___ DATA FOR THIS EXERCISE

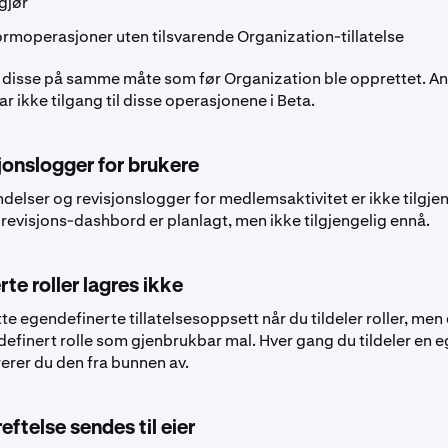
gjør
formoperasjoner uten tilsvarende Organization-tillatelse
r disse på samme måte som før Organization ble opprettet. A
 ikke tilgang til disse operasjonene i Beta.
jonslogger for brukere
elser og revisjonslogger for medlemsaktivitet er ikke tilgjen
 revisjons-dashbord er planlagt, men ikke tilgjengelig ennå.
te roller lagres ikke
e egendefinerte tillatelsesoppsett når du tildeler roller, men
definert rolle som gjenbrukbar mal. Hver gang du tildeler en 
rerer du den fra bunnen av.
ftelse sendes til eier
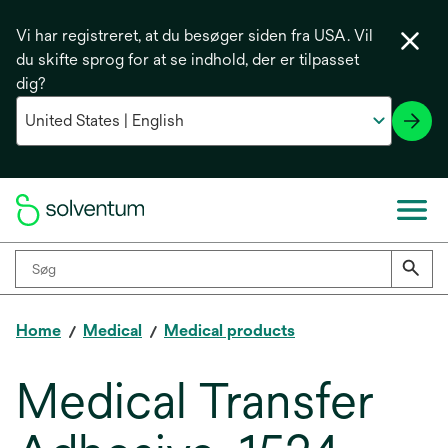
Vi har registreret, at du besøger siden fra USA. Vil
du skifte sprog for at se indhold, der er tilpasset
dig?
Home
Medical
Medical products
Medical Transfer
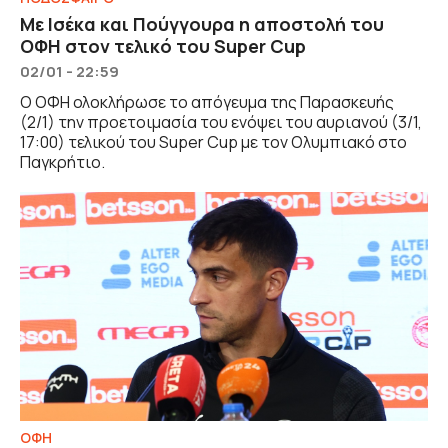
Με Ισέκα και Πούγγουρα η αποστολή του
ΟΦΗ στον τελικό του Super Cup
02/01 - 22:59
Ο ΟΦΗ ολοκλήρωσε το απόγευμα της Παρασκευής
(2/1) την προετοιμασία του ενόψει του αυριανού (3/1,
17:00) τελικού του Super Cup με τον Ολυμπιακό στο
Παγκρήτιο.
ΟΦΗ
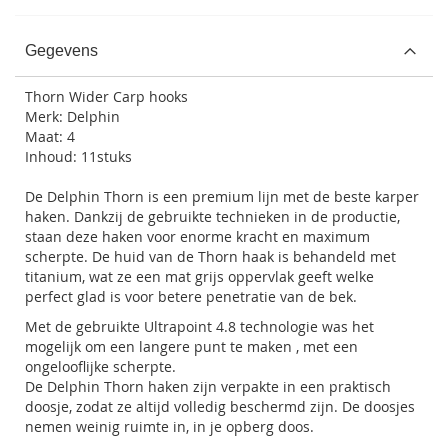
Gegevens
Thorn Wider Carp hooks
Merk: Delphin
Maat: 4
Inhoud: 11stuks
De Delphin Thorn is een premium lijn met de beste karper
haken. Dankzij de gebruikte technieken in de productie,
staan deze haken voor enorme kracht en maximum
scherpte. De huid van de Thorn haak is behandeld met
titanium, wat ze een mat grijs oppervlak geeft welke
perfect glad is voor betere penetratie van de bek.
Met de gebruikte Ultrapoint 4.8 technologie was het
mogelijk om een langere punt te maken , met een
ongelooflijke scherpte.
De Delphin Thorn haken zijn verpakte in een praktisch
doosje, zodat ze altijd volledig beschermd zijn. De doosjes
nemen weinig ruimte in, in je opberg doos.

______
___ DATA FOR THIS EXERCISE

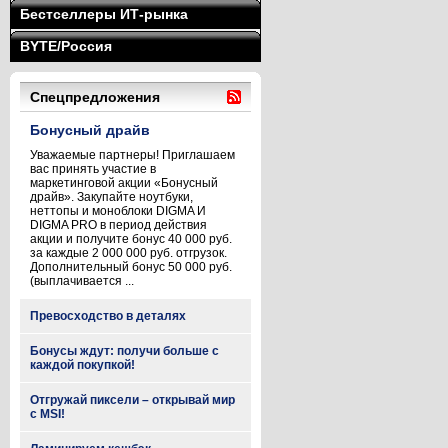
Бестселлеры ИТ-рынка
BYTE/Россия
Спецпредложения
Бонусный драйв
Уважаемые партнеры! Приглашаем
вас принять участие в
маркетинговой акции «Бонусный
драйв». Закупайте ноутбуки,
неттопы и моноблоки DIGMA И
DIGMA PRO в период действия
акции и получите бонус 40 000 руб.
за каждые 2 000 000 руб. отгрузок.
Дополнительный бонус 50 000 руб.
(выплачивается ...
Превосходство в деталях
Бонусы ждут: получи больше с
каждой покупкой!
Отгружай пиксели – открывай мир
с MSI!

______

#### WHAT THE TASK REQUIRES
Above are the records; copy exactly the lines from the one with "definert rolle som" through the one with "nemen weinig ruimte in, in je opberg doos.", including both, and nothing more. Leave out pictures.

#### RESPONSE
definert rolle som gjenbrukbar mal. Hver gang du tildeler en 
rerer du den fra bunnen av.
ftelse sendes til eier
Vi har registreret, at du besøger siden fra USA. Vil
du skifte sprog for at se indhold, der er tilpasset
dig?
Home
Medical
Medical products
Medical Transfer
Με Ισέκα και Πούγγουρα η αποστολή του
ΟΦΗ στον τελικό του Super Cup
02/01 - 22:59
Ο ΟΦΗ ολοκλήρωσε το απόγευμα της Παρασκευής
(2/1) την προετοιμασία του ενόψει του αυριανού (3/1,
17:00) τελικού του Super Cup με τον Ολυμπιακό στο
Παγκρήτιο.
ΟΦΗ
Gegevens
Thorn Wider Carp hooks
Merk: Delphin
Maat: 4
Inhoud: 11stuks
De Delphin Thorn is een premium lijn met de beste karper
haken. Dankzij de gebruikte technieken in de productie,
staan deze haken voor enorme kracht en maximum
scherpte. De huid van de Thorn haak is behandeld met
titanium, wat ze een mat grijs oppervlak geeft welke
perfect glad is voor betere penetratie van de bek.
Met de gebruikte Ultrapoint 4.8 technologie was het
mogelijk om een langere punt te maken , met een
ongelooflijke scherpte.
De Delphin Thorn haken zijn verpakte in een praktisch
doosje, zodat ze altijd volledig beschermd zijn. De doosjes
nemen weinig ruimte in, in je opberg doos.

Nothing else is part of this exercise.